A FOAF (friend of a friend although she's kind of my friend too but maybe not so much hard to know) once commented to our mutual friend that she was surprised we were friends. That cut me to the core because one of my biggest fears is that people are just tolerating me. That I'm the hanger on that you have to put up with if you want the better person to come to the party too.

In all honesty this is one area I don't know how to fix. It's probably a years of talk therapy kind of thing.

Wednesday, January 02, 2013

One Word - Home

Michelle is doing this whole thing with three words for her new year. I like her words. they are very clever and really clear. She joined Chris Brogan's Brave New Year program.

I don't really do resolutions, just goals. And sometimes I do well with my goals and other times I don't. So looking at my earlier goal for the new year and expanding it further leads me to the word "Home."

For me home means so much more than the big goal of purchasing a home. It relates much more to accepting jesus christ as my... oh no wait not that. It relates much more to accepting Texas as my home and building the relationships and experiences necessary to make Texas my home and not just some place I'm currently living. I have to get more involved in my community. I need to get out more and be active to try to meet new people. I also need to explore my community. I've lived here for three years and I barely know my city beyond my immediate suburb. (This will also help me in the house hunting project since a house in my current neighborhood is probably going to be more expensive than I want).  I want to feel less temporary about Texas. I can't build a life here if I'm always looking onward at where to go next.

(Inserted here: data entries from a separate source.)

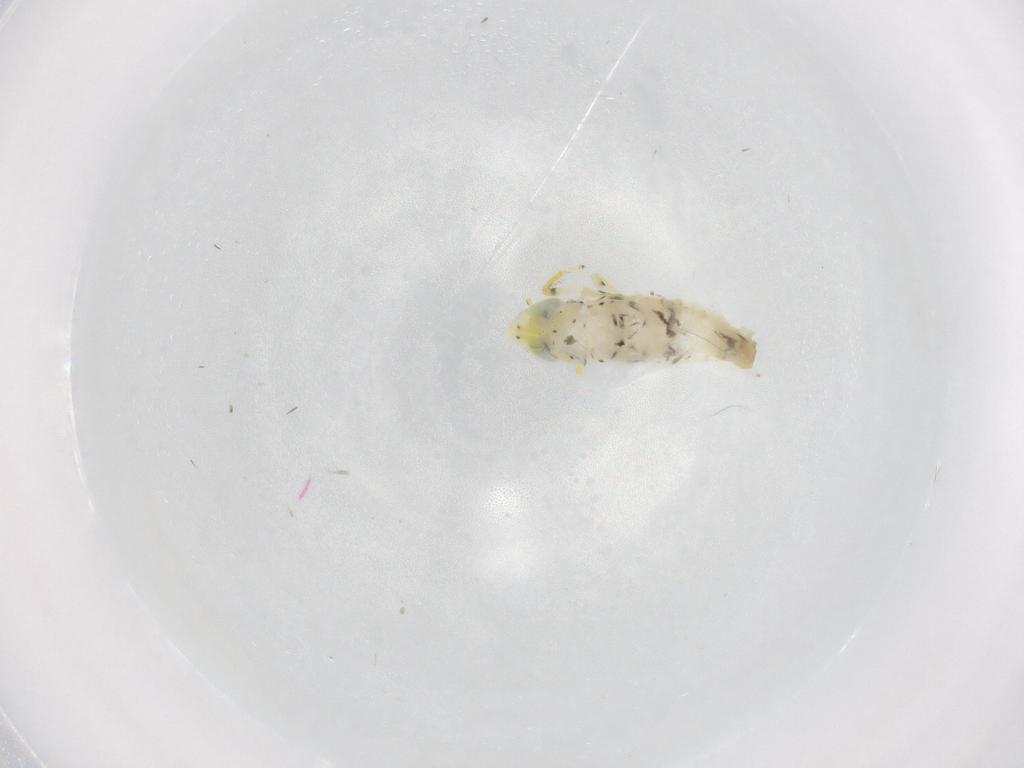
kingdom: Animalia
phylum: Arthropoda
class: Insecta
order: Hemiptera
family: Cicadellidae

So there is word number 1 - do what is necessary to make Fort Worth not just the place I currently live, but my home.

Tuesday, January 01, 2013

Goals for the New Year

Michelle sets up themes for her goals for New Year. Last year it was Health and Finances. I don't really have a theme for 2013. Maybe it is Home.

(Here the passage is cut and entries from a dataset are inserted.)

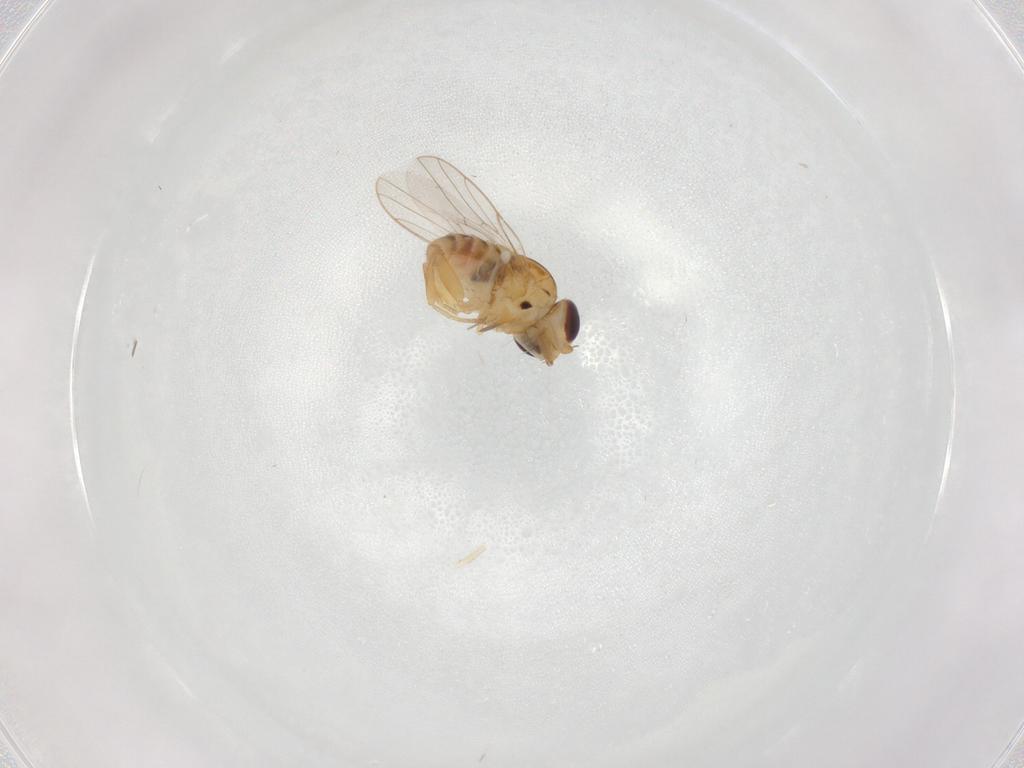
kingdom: Animalia
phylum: Arthropoda
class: Insecta
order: Diptera
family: Chloropidae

My first goal - buy a house. Unlike Seattle, FW is a unique position in that I could probably save $300/mo by buying a house. Or not. Given that my electric bill will probably go up (although when I move into a house I'm switching off the rock & twig hippy electric company I currently use) that'll take up some of my funds. I'll have to pay sewage and water and all that which I currently pay only about $20/mo for. At least I presume it would go up. (Look in the span of 10 short minutes I've talked myself out of it). :) But that's my goal. That's my biggest goal. I hope I can make it work. My lease is up in August so I'll begin to seriously start looking at houses in May. I think that's the right time. It gives me 3 months to find and go through the process. You know, unless I'm too optimistic. :)

My other goals are much more minor. I want to keep going to the gym regularly. I want to work on debt. Not encouraging more but reducing the current one I have. I may have to forgoe some things I usually want to do.